Kieran took us through the mock heroic elements of the poem, its nods to Greek mythology, Shakespeare and to a shared joke with Gogarty’s pal and supporter, WB Yeats.

At this point James Holahan (who had claimed to be a Gogarty fan) opined that he found Gogarty’s poetry a bit ‘rhymey’ and wondered if the rhyming of the words was more important than their meaning.  In response, Kieran pointed to the fact that Gogarty was a classical poet rather than a modernist and that was the style/discipline to which he adhered.

In the interests of time, Kieran skipped through the poem ‘Angels’ in order to give a bit more time to the last two poems on his list: ‘Perennial’ and  ‘Palinode’. The latter he described as an apology by Gogarty for his somewhat wasted (in all senses of the word?) time as a young man.
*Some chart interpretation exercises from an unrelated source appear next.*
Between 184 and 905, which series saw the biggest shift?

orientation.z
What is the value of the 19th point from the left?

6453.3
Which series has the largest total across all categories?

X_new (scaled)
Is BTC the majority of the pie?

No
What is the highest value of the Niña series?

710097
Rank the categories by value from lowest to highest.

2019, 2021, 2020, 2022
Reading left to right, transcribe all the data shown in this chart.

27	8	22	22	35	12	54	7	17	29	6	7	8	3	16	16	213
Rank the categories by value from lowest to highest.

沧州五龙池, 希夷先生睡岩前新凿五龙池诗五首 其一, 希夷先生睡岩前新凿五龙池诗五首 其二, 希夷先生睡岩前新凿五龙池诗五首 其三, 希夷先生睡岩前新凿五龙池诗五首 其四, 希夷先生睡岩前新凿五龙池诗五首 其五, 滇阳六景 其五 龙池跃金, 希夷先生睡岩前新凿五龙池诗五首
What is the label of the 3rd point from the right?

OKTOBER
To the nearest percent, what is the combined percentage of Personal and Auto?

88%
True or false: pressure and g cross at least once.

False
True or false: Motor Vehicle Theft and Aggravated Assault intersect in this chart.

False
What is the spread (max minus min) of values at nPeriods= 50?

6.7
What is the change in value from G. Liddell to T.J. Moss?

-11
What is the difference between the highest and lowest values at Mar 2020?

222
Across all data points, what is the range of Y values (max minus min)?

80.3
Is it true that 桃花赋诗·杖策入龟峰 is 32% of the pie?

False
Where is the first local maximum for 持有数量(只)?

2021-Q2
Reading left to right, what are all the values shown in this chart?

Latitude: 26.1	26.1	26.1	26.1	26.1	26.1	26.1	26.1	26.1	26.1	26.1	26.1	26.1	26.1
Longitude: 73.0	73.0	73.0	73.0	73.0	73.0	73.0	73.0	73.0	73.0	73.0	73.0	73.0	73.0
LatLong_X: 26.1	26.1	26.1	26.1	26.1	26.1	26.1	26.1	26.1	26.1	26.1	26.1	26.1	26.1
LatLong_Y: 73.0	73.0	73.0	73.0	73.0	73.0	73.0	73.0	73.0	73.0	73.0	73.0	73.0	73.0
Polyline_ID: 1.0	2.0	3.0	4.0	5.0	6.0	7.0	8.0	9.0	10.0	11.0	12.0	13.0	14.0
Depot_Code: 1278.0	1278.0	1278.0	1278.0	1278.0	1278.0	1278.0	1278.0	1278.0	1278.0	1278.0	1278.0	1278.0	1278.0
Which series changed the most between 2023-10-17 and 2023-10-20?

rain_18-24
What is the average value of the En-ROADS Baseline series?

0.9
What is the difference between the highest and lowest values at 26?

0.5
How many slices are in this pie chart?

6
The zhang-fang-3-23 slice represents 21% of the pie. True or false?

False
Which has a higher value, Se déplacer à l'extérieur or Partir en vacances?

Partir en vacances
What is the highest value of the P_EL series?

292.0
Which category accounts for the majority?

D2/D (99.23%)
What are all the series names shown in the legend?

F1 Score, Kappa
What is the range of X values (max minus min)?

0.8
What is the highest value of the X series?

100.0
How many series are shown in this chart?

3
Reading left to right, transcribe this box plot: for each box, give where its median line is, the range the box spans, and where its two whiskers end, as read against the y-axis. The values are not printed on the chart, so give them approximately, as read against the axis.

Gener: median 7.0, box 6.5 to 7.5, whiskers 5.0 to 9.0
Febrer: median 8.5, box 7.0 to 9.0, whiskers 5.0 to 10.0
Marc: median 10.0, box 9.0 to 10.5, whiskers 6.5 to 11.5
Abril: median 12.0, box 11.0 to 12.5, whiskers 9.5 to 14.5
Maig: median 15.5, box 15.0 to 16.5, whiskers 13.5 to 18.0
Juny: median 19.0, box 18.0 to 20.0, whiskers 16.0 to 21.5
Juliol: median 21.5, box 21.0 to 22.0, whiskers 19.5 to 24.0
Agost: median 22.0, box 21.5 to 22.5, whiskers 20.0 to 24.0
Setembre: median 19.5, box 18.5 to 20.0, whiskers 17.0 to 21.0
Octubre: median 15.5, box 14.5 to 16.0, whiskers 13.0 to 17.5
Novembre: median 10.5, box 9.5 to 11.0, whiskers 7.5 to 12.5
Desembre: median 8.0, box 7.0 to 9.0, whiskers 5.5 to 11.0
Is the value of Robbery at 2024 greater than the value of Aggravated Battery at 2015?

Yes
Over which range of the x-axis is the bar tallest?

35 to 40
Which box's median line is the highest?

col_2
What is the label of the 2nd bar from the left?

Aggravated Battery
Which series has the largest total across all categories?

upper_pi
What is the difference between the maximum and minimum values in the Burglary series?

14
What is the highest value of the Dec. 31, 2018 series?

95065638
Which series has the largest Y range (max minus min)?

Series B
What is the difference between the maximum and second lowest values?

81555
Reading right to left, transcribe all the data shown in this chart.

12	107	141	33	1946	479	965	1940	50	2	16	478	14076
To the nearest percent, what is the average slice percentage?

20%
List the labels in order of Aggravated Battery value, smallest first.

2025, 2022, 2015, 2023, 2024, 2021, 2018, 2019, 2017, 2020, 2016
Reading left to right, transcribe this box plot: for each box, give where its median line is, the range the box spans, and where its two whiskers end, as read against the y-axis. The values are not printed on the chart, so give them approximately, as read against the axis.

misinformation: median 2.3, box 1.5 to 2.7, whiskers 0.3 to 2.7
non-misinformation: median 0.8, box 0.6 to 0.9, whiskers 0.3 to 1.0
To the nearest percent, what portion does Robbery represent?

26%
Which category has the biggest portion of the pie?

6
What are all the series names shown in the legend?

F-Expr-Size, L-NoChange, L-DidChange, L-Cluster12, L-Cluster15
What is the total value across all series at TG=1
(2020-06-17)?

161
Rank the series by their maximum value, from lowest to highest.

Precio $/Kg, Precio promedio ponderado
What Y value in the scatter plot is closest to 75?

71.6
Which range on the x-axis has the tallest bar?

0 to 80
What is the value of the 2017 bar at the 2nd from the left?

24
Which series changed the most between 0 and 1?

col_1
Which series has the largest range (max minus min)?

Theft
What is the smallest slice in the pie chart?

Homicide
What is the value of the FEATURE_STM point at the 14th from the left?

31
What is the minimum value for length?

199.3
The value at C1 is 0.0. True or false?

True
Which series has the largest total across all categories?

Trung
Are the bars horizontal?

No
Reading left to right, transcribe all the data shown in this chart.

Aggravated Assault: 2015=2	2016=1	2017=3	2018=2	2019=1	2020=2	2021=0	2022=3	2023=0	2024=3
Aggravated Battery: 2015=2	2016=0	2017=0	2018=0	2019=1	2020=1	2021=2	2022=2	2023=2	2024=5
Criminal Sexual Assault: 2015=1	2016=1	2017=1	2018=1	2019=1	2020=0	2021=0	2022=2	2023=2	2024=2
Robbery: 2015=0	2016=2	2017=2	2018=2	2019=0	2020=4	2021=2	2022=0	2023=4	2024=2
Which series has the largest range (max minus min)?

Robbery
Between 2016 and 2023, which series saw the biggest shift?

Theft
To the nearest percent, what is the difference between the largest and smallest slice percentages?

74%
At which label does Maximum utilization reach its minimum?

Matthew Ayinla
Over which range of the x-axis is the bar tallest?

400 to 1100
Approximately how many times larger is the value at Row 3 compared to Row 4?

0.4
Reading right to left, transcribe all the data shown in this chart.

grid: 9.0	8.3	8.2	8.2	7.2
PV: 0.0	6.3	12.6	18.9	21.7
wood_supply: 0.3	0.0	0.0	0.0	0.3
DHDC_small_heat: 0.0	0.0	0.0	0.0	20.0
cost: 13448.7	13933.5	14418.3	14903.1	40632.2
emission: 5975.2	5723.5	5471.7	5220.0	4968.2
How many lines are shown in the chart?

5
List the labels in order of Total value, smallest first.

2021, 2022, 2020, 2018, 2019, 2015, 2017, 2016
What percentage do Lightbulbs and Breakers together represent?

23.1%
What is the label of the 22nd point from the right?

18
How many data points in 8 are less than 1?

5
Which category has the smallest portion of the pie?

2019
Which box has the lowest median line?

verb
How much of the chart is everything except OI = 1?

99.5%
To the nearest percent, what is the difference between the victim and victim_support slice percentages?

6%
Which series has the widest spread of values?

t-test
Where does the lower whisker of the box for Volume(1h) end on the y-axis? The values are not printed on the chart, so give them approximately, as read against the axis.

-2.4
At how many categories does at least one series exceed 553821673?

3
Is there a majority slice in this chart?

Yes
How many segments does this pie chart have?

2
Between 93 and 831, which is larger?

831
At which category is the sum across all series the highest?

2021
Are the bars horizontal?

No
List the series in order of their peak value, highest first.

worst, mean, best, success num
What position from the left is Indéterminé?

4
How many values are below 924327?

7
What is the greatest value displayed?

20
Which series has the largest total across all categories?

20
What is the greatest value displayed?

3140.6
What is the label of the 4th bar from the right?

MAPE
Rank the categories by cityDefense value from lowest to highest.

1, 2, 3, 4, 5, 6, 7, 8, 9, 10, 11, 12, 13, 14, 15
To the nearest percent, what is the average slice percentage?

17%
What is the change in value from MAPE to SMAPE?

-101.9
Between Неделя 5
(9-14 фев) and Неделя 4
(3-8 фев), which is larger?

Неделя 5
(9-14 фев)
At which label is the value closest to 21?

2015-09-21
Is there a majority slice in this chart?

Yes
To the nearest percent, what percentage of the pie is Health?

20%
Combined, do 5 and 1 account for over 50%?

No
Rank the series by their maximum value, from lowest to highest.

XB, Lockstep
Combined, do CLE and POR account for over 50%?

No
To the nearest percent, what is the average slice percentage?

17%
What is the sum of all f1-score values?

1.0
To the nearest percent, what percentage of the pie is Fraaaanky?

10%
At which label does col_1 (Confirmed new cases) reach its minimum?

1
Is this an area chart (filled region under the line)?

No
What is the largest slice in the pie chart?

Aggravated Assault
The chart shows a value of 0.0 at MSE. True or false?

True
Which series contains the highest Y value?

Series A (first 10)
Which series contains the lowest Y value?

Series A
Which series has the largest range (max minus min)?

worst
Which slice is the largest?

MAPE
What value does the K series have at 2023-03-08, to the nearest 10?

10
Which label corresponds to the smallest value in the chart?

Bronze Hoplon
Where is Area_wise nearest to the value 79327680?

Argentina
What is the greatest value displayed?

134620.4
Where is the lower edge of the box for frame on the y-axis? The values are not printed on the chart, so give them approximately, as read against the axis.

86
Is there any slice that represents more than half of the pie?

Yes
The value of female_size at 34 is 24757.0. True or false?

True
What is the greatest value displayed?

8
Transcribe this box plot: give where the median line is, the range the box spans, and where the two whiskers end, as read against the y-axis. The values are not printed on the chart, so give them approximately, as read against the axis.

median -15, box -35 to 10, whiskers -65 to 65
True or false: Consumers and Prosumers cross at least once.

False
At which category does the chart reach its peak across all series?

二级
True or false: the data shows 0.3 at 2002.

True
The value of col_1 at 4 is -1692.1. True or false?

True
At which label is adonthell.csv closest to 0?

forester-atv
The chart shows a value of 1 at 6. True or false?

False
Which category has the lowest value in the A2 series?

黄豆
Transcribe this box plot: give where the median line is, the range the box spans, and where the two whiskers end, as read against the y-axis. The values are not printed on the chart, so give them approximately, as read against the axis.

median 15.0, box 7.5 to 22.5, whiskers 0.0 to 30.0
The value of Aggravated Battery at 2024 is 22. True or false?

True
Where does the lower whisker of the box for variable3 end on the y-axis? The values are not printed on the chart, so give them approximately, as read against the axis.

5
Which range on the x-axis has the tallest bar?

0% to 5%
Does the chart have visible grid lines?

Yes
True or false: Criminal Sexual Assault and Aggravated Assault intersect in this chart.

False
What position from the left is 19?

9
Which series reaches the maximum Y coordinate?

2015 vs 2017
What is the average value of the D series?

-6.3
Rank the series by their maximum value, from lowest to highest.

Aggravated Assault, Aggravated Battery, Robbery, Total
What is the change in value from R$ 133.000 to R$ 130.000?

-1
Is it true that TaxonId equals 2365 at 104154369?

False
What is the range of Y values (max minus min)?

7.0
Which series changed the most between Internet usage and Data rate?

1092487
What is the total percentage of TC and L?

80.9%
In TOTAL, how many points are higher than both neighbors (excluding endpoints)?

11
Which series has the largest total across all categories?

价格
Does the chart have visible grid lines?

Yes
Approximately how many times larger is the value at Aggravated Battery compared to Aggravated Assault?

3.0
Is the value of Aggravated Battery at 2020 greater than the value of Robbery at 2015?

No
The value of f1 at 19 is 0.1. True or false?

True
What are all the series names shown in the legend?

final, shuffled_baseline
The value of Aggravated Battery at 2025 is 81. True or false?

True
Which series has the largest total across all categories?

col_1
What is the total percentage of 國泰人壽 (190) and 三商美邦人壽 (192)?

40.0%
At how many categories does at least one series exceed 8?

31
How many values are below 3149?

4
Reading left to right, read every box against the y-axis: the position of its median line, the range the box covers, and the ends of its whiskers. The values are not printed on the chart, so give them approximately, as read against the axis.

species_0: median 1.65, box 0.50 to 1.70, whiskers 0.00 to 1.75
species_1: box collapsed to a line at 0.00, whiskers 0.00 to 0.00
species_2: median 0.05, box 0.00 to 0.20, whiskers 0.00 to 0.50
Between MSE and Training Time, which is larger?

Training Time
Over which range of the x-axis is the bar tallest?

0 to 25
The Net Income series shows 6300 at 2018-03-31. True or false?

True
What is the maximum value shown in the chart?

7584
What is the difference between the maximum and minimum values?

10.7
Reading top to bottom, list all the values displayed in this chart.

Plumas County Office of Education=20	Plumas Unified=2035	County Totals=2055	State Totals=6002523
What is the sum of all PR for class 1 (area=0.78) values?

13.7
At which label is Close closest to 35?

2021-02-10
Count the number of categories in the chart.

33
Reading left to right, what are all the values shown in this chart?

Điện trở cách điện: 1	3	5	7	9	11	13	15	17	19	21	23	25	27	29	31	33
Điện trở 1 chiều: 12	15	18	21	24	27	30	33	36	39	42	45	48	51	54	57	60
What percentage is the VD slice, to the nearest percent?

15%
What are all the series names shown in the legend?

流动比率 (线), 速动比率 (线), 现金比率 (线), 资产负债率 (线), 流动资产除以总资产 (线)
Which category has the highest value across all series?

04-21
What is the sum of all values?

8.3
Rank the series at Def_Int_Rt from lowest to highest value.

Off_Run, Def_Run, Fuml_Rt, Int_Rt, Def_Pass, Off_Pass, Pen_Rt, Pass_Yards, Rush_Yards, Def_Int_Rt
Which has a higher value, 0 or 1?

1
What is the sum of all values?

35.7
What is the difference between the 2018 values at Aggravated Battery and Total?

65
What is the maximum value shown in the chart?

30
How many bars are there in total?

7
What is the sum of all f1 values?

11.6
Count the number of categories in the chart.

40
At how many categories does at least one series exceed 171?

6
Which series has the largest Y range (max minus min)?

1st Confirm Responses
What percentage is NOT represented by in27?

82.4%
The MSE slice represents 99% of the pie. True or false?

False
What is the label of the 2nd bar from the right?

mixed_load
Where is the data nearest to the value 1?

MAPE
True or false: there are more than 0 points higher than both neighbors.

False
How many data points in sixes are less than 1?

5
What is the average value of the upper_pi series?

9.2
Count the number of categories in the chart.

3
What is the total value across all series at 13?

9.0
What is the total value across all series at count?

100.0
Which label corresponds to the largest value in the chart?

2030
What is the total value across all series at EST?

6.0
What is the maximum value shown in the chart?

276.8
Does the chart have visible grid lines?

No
Conor O’Toole suggested that Gogarty’s regret may have resulted from his days as a mediclal student when he took ten years to qualify and only four to become a surgeon. Liz McManus wondered if it related to his time as a senator.

I’m still not sure how it began but it was during these discussions that followed the reading of the poems that the normally subdued FJT Wednesday Reading Group Zoomers became uneasy if not a wee bit hostile to Gogarty.

Perhaps it was when someone provocatively suggested that ‘without Gogarty, ‘Ulysses’ would never have been written’.

At any rate, sides were taken and a lively debate ensued.  The fight was on! Joyce vs Gogarty! 

Heinz Lechleiter, referencing the law case regarding the novel ‘As I Was Going Down Sackville Street’) demanded  to know if Gogarty was antisemetic. Maggie FitzGerald was appalled at his abandonment of his family when he decided to remain in the USA after a literary tour there. Des Moriarty said that Gogarty may have been a genius but ‘not nearly the genius he thought himself to be’.

It was Philip Pearson, however, who was, by far, Gogarty’s biggest critic during the session. Philip denounced him as an elite, swanning around the countryside in his yellow Rolls Royce. He described him as ‘a good medical man perhaps but a poor poet’.

Julie Larkin diffused the situation somewhat when she came to Gogarty’s defense stating, quite reasonably, that he had supported our favourite author in many ways. Not least, by accommodating him at the tower and so ensuring an opening to ‘Ulysses’ that would have seemed far less compelling if set elsewhere.

Throughout it all, Kieran McBride stalwartly defended Gogarty and through dogged and learned presentation enlightened us and entertained us and may even have persuaded some of us that Gogarty should be remembered as a key player in Irish cultural, political and literary history.

Thank you Kieran McBride for a well prepared, well presented and well-argued dissertation/debate on Gogarty. It will surely rank as one of our best and most engaging sessions to date.

I am certain the CIA, MMS and all others listening in enjoyed it immensely.

Thanks, as always, to Andrew for organising it.